Discover Sri Lanka Colonial Heritage

Written by Mihiran Gunarathne
Aerial image of Galle Fort

Cherished Reminders of the Past

It is possible to experience several countries in a day without leaving Sri Lankan shores, as you explore the remnants of the island’s colonial era. How about a thoroughly English afternoon tea with fresh scones and jam after a stroll in the rose garden, just the thing to set you up for a game of Cricket? Maybe you’d prefer to hunt for antique porcelain and hanging Dutch oil lamps or to wander through the remains of old Portuguese fortifications in the hope of uncovering a few stary coins hidden between the flagstones.

Portuguese Colonial Heritage in Sri Lanka

The first Europeans arrived in the early 16th century, attracted by the island’s spices and gemstones. The Portuguese established a number of coastal trading settlements, converted some of the Sinhalese aristocracies to Catholicism, and built fortresses to protect their ports.

Few traces of the Portuguese remains, their fortifications absorbed into fortresses later built by the Dutch. However, the Catholic faith still remains strong, and a number of Portuguese words have been absorbed into the local languages. Even more striking is the use of Portuguese names such as de Silva, Fernando and Pereira among many Sinhalese, even after they abandoned the religious faith that once comes with such names.

Dutch Colonial Heritage in Sri Lanka

When the Dutch received the monopoly of the spice trade in return for getting rid of the Portuguese in the mid-17th century, they renamed the island Zeilan.

Reminders of the Dutch can be seen in 300-year-old forts along the coast and in the churches and homes of Galle Fort, a remarkably preserved UNESCO World Heritage Site build entirely within walls and ramparts and in the magnificent public buildings, churches and private houses in many coastal areas of Sri Lanka.

Aerial image of Galle Fort

In a narrow street in the heart of Colombo’s seething bazaar of Pettah, sits an imposing white-washed mansion, its terracotta-tiled roof geld up by eight massive unadorned pillars. Built-in 1780 as the residence of the Dutch governor, this is now home to the Dutch Period Museum. The heavy wooden furniture, cabinets of household items, hanging oil lamps and fourposter beds are somewhat sober in style.

However, colonial furniture changed over the years as local carpenters copied the original furniture brought by the Dutch, using local woods. Their lighter touch and different taste transformed the furniture from often clumsy items into the furniture of beauty and charm, still eagerly sought after in the antique stores of Colombo and along the west coast.
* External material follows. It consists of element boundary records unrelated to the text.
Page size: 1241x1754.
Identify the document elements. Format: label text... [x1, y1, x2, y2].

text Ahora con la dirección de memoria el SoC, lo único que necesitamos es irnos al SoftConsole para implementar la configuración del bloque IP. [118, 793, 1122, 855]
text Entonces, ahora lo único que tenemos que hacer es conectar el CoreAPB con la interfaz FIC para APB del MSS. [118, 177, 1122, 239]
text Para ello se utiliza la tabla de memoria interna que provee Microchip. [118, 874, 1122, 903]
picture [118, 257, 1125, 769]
The Dutch left more behind than just furniture. In upmarket antique shops in Colombo, in crowded, dusty treasure houses along the west coast and in Galle, a host of Dutch homewares awaits discovery. Porcelain tableware, cutlery, glassware, hanging glass oil lamps, candelabra and stoneware water filters are easily found and who knows what other treasures lie beneath the pile of bric-a-brac.

British Colonial Heritage in Sri Lanka

The British took control of the coastal ports at the end of the 18th century and renamed the country Ceylon.

They have literary changed the face of parts of the island, introducing large-scale planting of tea in the 1870s, a crop with flourished and went on to become the finest tea in the world. Many charming bungalows built for tea estates managers have recently been converted to make unique guest houses or boutique hotels.

 The British established hill resorts such as Nuwara Eliya, complete with English gardens, cool-climate produce including strawberries, trout fishing, horse racing and golf.

They also introduced the railway system (which still transports thousands of people every day), and above all, cricket. Now a consuming passion among Sri Lankans, this is arguably one of the most enduring and cherished legacies of Sri Lanka’s colonial past.